* Permintaan Tertulis 1
Ketik ulang bagian catatan yang dimulai dari baris berisi "scientific name: Asclepias leptopus" sampai akhir catatan, tanpa mengubah apa pun.
------------------------------------------------
Dirjen Migas, I Gusti Nyoman Wiratmadja Puja saat mengikuti Rapat Kerja (Raker) dengan Komisi VII DPR RI, di Komplek Parlemen, Senayan, Jakarta, Selasa (8/3/2016). Raker tersebut membahas Peraturan Menteri (Permen) no 37 tahun 2015 tentang tata cara penetapan alokasi dan pemanfaatan serta harga gas bumi, Permen no 19 tahun 2015 tentang pembelian tenaga listrik dari PLTA dengan kapasitas sampai 10 MW, Permen no 05 tahun 2016 tentang tata cara persyaratan pembelian rekomendasi pelaksanaan penjualan mineral ke luar negeri dan membahas dana ketahanan energi. Aktual/Junaidi Mahbub

Jakarta, Aktual.com – Pemerintah membenarkan akan melakukan penandatanganan kontrak bagi hasil (production sharing contract) untuk pengembangan Blok East Natuna pada September mendatang, namun ternyata dalam kontrak itu tidak secara keseluruhan, melainkan hanya untuk minyak bumi.

Direktur Jenderal Minyak dan Gas Bumi (Dirjen Migas) Kementerian ESDM, I Gusti Nyoman Wiratmadja menjelaskan untuk pengembangan gas masih mengalami penundaan dengan pertimbangan masih membutuhkan pengkajian yang lebih matang atas tantangan kadar CO2 yang terlampau tinggi pada blok itu.

“Iya, ditandatangani bulan depan. Kan ada 2 struktur, ada AP (minyak) dan ada LP (gas). Jadi yang lebih detail yang AP, yang minyak. Yang LP masih menunggu hasil studi teknologi, marketing, review. Akhir 2017 akan selesai,” kata Wirat di Kantor Kementerian ESDM, Jumat (26/8).
------------------------------------------------
* Permintaan Tertulis 2
Ubah paragraf dalam teks tentang Blok East Natuna yang diawali "Dirjen Migas, I Gusti Nyoman Wiratmadja Puja saat mengikuti" menjadi daftar singkat berisi fakta utamanya.
------------------------------------------------
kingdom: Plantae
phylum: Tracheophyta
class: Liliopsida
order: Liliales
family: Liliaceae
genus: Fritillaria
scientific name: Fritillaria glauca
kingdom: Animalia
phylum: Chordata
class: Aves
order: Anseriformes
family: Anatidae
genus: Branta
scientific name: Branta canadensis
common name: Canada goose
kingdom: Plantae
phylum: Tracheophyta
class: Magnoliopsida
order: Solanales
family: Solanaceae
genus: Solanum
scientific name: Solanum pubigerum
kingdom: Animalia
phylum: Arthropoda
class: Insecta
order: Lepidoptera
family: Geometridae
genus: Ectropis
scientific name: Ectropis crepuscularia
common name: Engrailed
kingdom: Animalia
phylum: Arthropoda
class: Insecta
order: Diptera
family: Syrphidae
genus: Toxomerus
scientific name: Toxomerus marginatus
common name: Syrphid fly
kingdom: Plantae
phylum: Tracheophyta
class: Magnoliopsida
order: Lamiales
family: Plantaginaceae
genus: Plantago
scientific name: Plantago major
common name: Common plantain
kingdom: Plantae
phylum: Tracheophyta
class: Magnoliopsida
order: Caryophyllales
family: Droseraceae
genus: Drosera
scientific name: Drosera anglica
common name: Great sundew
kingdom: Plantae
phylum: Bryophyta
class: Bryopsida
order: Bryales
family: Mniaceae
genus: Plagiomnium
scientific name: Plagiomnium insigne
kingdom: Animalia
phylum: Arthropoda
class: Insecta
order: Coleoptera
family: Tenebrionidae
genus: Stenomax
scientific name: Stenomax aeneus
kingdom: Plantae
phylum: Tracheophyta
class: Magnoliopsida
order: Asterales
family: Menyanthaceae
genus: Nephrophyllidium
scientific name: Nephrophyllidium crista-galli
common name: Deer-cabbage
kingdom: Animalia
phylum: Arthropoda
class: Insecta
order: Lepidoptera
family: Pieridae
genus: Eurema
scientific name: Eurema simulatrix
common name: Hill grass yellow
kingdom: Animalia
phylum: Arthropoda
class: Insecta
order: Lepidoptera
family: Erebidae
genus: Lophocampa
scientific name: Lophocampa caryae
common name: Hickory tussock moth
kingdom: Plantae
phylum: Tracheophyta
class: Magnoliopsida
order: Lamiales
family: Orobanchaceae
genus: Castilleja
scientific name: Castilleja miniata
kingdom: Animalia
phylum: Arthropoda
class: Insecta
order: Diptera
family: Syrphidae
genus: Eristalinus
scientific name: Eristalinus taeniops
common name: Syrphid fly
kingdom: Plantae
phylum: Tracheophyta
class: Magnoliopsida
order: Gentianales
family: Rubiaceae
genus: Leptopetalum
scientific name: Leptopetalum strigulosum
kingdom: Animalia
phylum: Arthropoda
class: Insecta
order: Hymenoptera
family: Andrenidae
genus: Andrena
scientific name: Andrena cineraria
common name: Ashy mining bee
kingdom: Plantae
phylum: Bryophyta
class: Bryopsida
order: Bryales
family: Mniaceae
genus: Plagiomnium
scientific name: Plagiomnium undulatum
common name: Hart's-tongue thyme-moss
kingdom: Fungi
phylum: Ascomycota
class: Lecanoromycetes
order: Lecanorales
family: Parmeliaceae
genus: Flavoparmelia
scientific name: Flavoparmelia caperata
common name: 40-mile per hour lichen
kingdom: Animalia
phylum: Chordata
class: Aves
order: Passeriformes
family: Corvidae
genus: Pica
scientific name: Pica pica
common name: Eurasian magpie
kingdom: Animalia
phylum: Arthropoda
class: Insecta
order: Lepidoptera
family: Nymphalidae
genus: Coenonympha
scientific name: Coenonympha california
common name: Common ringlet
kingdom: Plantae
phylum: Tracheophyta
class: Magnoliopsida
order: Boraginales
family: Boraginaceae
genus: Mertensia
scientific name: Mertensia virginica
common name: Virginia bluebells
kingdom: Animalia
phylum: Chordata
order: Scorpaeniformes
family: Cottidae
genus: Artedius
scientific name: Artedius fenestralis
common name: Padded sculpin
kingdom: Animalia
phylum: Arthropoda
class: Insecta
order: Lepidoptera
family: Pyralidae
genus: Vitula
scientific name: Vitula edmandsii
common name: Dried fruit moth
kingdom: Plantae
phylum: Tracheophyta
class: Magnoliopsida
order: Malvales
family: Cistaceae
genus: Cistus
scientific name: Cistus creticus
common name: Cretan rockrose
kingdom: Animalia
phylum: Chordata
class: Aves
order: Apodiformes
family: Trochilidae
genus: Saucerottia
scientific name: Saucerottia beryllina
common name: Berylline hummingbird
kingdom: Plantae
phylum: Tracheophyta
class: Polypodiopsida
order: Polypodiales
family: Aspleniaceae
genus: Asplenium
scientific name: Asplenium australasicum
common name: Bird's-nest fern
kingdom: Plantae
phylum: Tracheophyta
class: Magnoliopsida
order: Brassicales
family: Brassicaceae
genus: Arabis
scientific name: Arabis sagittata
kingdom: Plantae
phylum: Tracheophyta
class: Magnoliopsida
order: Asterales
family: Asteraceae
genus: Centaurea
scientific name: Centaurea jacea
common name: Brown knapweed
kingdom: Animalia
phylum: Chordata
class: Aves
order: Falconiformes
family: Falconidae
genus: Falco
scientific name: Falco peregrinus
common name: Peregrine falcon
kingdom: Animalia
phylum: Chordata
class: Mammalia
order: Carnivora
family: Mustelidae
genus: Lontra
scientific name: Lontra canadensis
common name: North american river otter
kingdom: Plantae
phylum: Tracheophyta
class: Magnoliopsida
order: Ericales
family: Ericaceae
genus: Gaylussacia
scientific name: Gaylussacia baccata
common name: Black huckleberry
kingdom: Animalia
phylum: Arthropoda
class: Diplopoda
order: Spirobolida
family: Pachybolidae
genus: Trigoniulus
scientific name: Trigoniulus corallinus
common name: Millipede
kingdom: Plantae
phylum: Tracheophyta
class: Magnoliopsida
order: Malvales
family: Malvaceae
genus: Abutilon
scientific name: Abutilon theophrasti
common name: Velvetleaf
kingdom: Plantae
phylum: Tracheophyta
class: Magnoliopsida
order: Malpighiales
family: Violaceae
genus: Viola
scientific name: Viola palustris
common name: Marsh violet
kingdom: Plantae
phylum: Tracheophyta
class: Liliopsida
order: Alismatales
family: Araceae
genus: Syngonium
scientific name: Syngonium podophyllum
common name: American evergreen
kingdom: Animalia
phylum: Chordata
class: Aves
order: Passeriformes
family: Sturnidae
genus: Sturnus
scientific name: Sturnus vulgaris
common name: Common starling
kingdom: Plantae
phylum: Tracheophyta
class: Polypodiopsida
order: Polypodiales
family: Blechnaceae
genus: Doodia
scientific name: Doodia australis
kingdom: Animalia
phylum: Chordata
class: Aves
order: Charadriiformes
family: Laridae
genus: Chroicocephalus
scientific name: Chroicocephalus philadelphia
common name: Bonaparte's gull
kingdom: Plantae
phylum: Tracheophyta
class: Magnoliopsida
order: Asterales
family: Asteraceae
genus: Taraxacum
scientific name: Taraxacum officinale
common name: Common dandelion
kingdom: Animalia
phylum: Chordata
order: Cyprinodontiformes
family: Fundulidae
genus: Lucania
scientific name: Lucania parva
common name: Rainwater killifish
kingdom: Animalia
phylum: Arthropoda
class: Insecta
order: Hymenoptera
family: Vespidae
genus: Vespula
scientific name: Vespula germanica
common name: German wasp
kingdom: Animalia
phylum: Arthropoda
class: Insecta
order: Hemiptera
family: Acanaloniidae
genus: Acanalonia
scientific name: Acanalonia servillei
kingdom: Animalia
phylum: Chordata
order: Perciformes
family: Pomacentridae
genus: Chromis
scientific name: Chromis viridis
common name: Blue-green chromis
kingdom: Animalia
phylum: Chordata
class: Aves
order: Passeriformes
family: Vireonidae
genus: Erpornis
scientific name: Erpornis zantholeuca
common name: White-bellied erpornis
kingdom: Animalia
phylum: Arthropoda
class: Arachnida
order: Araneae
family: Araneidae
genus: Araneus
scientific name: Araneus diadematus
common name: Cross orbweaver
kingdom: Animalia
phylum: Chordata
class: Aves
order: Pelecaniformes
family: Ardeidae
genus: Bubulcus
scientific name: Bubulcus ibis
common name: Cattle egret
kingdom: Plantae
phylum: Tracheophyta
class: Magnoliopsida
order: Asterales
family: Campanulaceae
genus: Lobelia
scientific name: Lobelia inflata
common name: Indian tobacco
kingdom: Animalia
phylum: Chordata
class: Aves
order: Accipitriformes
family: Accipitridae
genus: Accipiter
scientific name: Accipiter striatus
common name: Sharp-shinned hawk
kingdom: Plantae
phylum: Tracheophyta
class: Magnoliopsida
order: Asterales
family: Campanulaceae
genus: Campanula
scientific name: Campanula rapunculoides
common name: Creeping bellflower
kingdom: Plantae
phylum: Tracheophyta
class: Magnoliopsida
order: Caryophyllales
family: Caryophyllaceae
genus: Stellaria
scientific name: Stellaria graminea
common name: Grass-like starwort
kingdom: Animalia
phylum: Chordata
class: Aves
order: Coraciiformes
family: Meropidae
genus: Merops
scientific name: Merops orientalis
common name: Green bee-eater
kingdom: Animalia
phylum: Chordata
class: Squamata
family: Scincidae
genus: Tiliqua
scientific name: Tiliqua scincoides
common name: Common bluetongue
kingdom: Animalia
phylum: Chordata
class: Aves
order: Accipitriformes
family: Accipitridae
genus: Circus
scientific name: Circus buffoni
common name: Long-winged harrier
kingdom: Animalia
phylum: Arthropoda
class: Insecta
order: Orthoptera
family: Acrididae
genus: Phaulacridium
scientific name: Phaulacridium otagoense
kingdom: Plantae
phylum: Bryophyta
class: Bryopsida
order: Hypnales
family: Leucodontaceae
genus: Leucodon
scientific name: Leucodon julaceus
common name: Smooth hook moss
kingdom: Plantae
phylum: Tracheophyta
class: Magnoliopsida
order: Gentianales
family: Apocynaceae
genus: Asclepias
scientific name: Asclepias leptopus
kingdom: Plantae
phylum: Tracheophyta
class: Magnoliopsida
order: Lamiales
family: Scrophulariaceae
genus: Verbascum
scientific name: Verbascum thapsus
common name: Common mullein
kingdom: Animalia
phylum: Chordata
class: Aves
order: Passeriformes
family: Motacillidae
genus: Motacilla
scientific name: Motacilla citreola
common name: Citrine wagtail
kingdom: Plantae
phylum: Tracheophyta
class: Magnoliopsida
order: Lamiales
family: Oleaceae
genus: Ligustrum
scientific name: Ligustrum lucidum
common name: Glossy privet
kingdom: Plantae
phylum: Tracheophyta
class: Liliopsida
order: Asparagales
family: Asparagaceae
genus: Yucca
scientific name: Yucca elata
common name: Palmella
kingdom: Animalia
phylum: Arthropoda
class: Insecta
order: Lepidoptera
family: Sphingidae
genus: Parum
------------------------------------------------
* Jawaban Tertulis 1
scientific name: Asclepias leptopus
kingdom: Plantae
phylum: Tracheophyta
class: Magnoliopsida
order: Lamiales
family: Scrophulariaceae
genus: Verbascum
scientific name: Verbascum thapsus
common name: Common mullein
kingdom: Animalia
phylum: Chordata
class: Aves
order: Passeriformes
family: Motacillidae
genus: Motacilla
scientific name: Motacilla citreola
common name: Citrine wagtail
kingdom: Plantae
phylum: Tracheophyta
class: Magnoliopsida
order: Lamiales
family: Oleaceae
genus: Ligustrum
scientific name: Ligustrum lucidum
common name: Glossy privet
kingdom: Plantae
phylum: Tracheophyta
class: Liliopsida
order: Asparagales
family: Asparagaceae
genus: Yucca
scientific name: Yucca elata
common name: Palmella
kingdom: Animalia
phylum: Arthropoda
class: Insecta
order: Lepidoptera
family: Sphingidae
genus: Parum

* Jawaban Tertulis 2
- Dirjen Migas I Gusti Nyoman Wiratmadja Puja mengikuti Rapat Kerja dengan Komisi VII DPR RI.
- Tempat dan waktu: Komplek Parlemen, Senayan, Jakarta, Selasa (8/3/2016).
- Pokok bahasan rapat:
  - Permen no 37 tahun 2015 tentang tata cara penetapan alokasi dan pemanfaatan serta harga gas bumi
  - Permen no 19 tahun 2015 tentang pembelian tenaga listrik dari PLTA dengan kapasitas sampai 10 MW
  - Permen no 05 tahun 2016 tentang tata cara persyaratan pembelian rekomendasi pelaksanaan penjualan mineral ke luar negeri
  - dana ketahanan energi